4 Auden’s Preface works as an Acknowledgements of sorts, but the publisher/sponsor (Faber) is mentioned in his “Letter to Lord Byron” rather than in the Preface (Auden and MacNeice Citation1985, 20–21).

5 MacNeice’s writing is also best known for journalistic style, propelling, for instance, his memorable Autumn Journal composed a year later (1938).

6 Such as: diary (Auden’s “W. H. A. to E. M. A.” and MacNeice’s “Hetty to Nancy”; Armitage’s diary and Maxwell’s logbook); semi-documentary material (Letters: guide “For Tourists”, 52 photographs; Moon Country: inventory “Kit Bag”, 14 photographs); travel/historical documentation (Letters: a map, an extract from a parish register, graphs; Moon Country: a tachographic, a BBC letter, extracts from interviews).

7 Ástráður Eysteinsson and Sveinn Yngvi Egilsson, pers. comm. April 29, 2020. Press notes on the event (Rawlings and Robertson Citation2019; “Three World Famous Poets” Citation2019) provide only two brief quotes from the Armitage interview.

8 See e.g. David Roessel’s In Byron’s Shadow: Modern Greece in the English and American Imagination (OUP, 2002).

9 The photographs in Moon Country form a non-paginated annex inserted between pp. 88 and 89.

10 In the next edition of Letters, all texts are marked with initials at the end of each chapter. After MacNeice’s death, Auden stripped the reprint of Letters of his own lyrics, as well as statistical graphs, and importantly, photos. Given the significance of photography in Letters and Moon Country, this was a huge loss.

11 Armitage worked as a probation officer himself.

12 While Moon Country just touches upon tourism, it is worth looking at Armitage’s 1998 trip as a one-day tourist excursion in Iceland (“Mum’s Gone to Iceland” in Armitage 1998).
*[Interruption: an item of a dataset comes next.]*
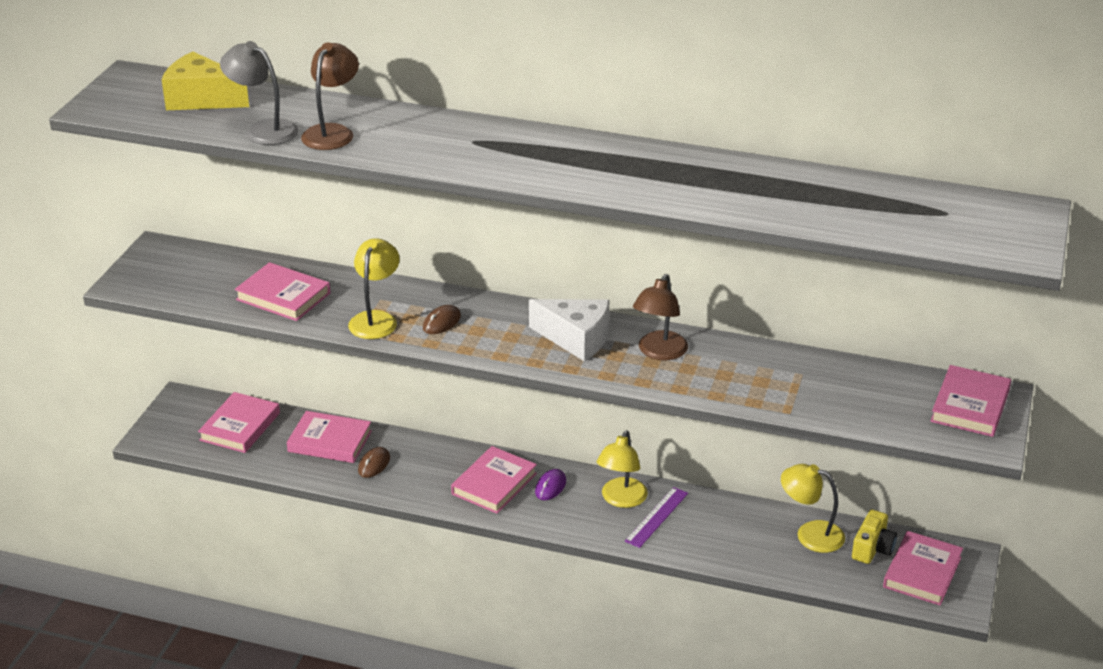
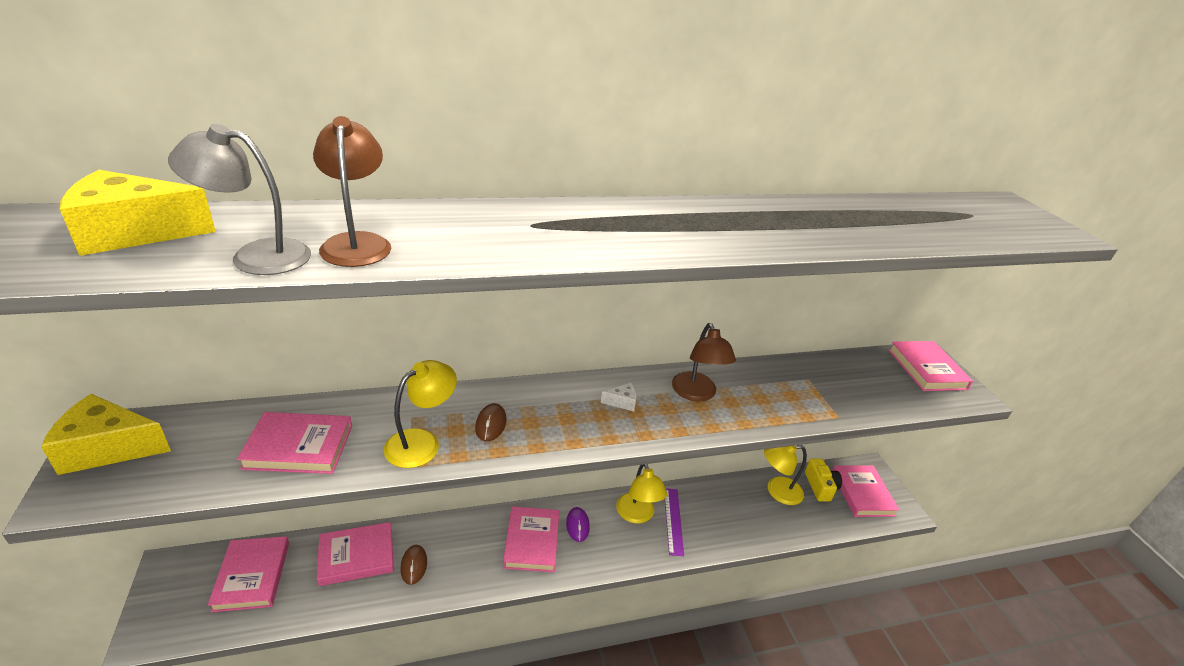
camera: 35 degrees left, 0 degrees up
(158, 261) = (108, 448): none -> yellow cheese
(376, 319) = (421, 442): yellow lamp -> yellow lamp turned 60 degrees clockwise
(576, 338) = (622, 402): white cheese -> white cheese, size x0.45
13 Bryant starts this analysis with a quote from Auden: “As you see, no crisis, no continuity. / Only heroic cutting could save it” (Auden and MacNeice Citation1985, 220), referring to Auden’s experience with the G.P.O. Film Unit.

14 In 1936, Auden arrived in Iceland a few months before MacNeice.

15 This ecological approach is also evident in the documentation of Armitage’s 2019 trip to Iceland, where the poets are hugging a grassy mound in one of the photographs (Rawlings and Robertson Citation2019). Armitage’s work in general displays a protective sensibility towards the Earth.

16 Compare Jeffrey Hart on Letters: “before the reader opens the book, he might imagine that Iceland is a synecdoche for something, but it isn’t. It’s just Iceland” (Citation1997, 59–60).

17 It can lend, however, a point of reference for other poets of the 1990s, for instance for Seamus Heaney’s “eclogues in extremis” such as the travel sequence of “Sonnets from Hellas” (Electric Light 2001).

18 Compare MacNeice’s disenchanted vision of islands, including prison islands, for instance in Ten Burnt Offerings.

19 Armitage’s reaction to his writing block fits to an extent the footsteps framework: Auden attempted a similar thing in Letters, but went to the extremes, writing about “himself, Europe, literature, anything he can think of. Crucially, the letter he writes will  …  have little to do with Iceland” (Youngs Citation2005, 74).

20 Gates about Letters: “Both authors are rather sheepish about their presence in Iceland when Europe wants such careful attention  …  Is it possible, horrid thought, that these poets are becoming escapists?” (Citation1937).